Childhood outcomes in children with Hirschsprung disease: a population-based data linkage study in England

Objective Hirschsprung disease (HSCR) is a rare congenital intestinal condition that, despite corrective surgery, can lead to recurrent hospitalisations and reduced quality of life throughout childhood. There is limited population-level evidence on the causes of these admissions or associated educational needs.

Design/methods Using linked health and education data from the Education and Child Health Insights from Linked Data database, we created a cohort of all children born in England between 2002 and 2020. We compared admission rates, mortality, surgical procedures and causes of admission for children with and without HSCR at ages 0–4, 5–9 and 10–14 years. We also assessed the prevalence of recorded Special Educational Needs and Disability (SEND) by Year 1 of primary school (age 6).

Results Among 11 261 227 children, 3227 (0.03%) had HSCR. By age 4, 95.0% of children with HSCR had been readmitted, compared with 40.2% without. Common admission reasons included constipation, gastroenteritis, intestinal infection, abdominal pain and nausea or vomiting. 81.4% of children with HSCR had two or more surgical procedures between ages 0 and 4, compared with 2.9% in children without HSCR. Mortality by age 4 was 3.2% for HSCR versus 0.5% for non-HSCR children. By age 6, 44.0% of children with HSCR had recorded SEND compared with 17.9% of those without.
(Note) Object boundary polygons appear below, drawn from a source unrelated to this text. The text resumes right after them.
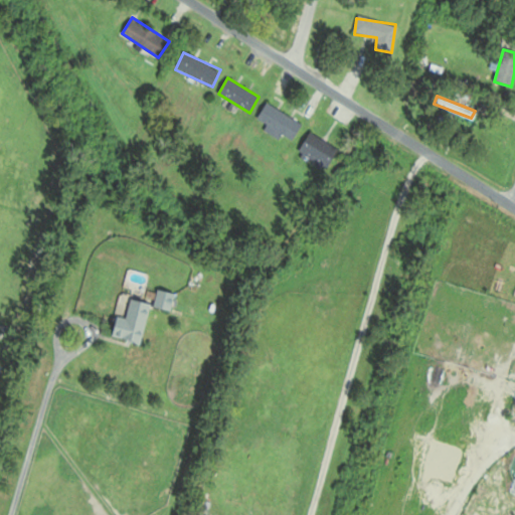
[(267,124),(264,129),(279,139),(283,134),(293,141),(303,125),(268,103),(258,118),(267,124)]
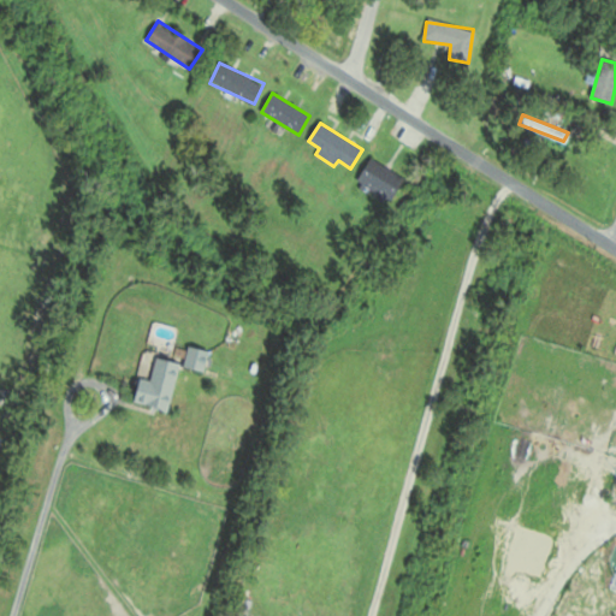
[(391,201),(404,179),(373,160),(359,182),(391,201)]
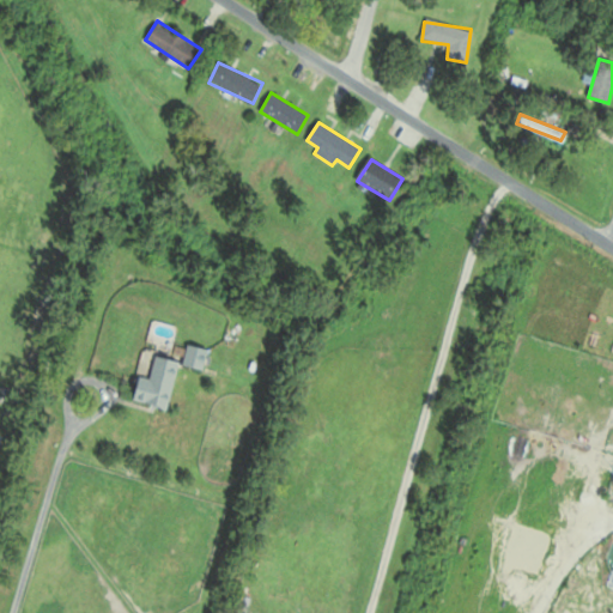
[(207,350),(188,346),(184,365),(204,369),(207,350)]
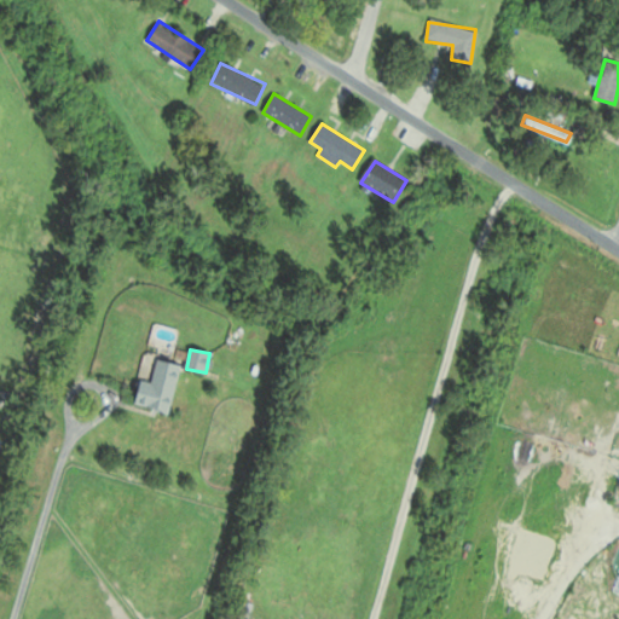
[(137,405),(171,414),(183,366),(158,360),(152,383),(143,381),(137,405)]
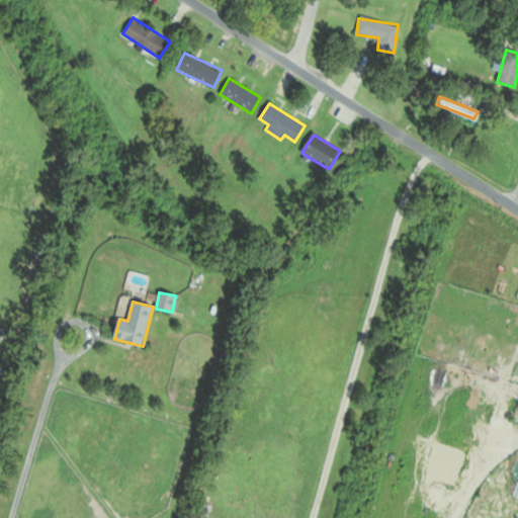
[(434,364),(429,378),(439,381),(444,367),(434,364)]
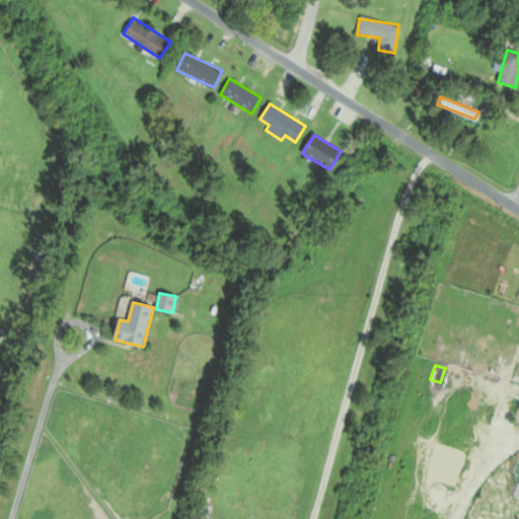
All buildings are outlined.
Conclusion Children with HSCR experience substantially higher hospital readmission rates, more surgeries and greater mortality up to age 14 than their peers. They are also more likely to require educational support, independent of comorbidities such as Down syndrome. Improvements in surgical and long-term care, including novel or complementary approaches, alongside enhanced educational and psychosocial support, are needed to improve outcomes and quality of life across childhood and adolescence.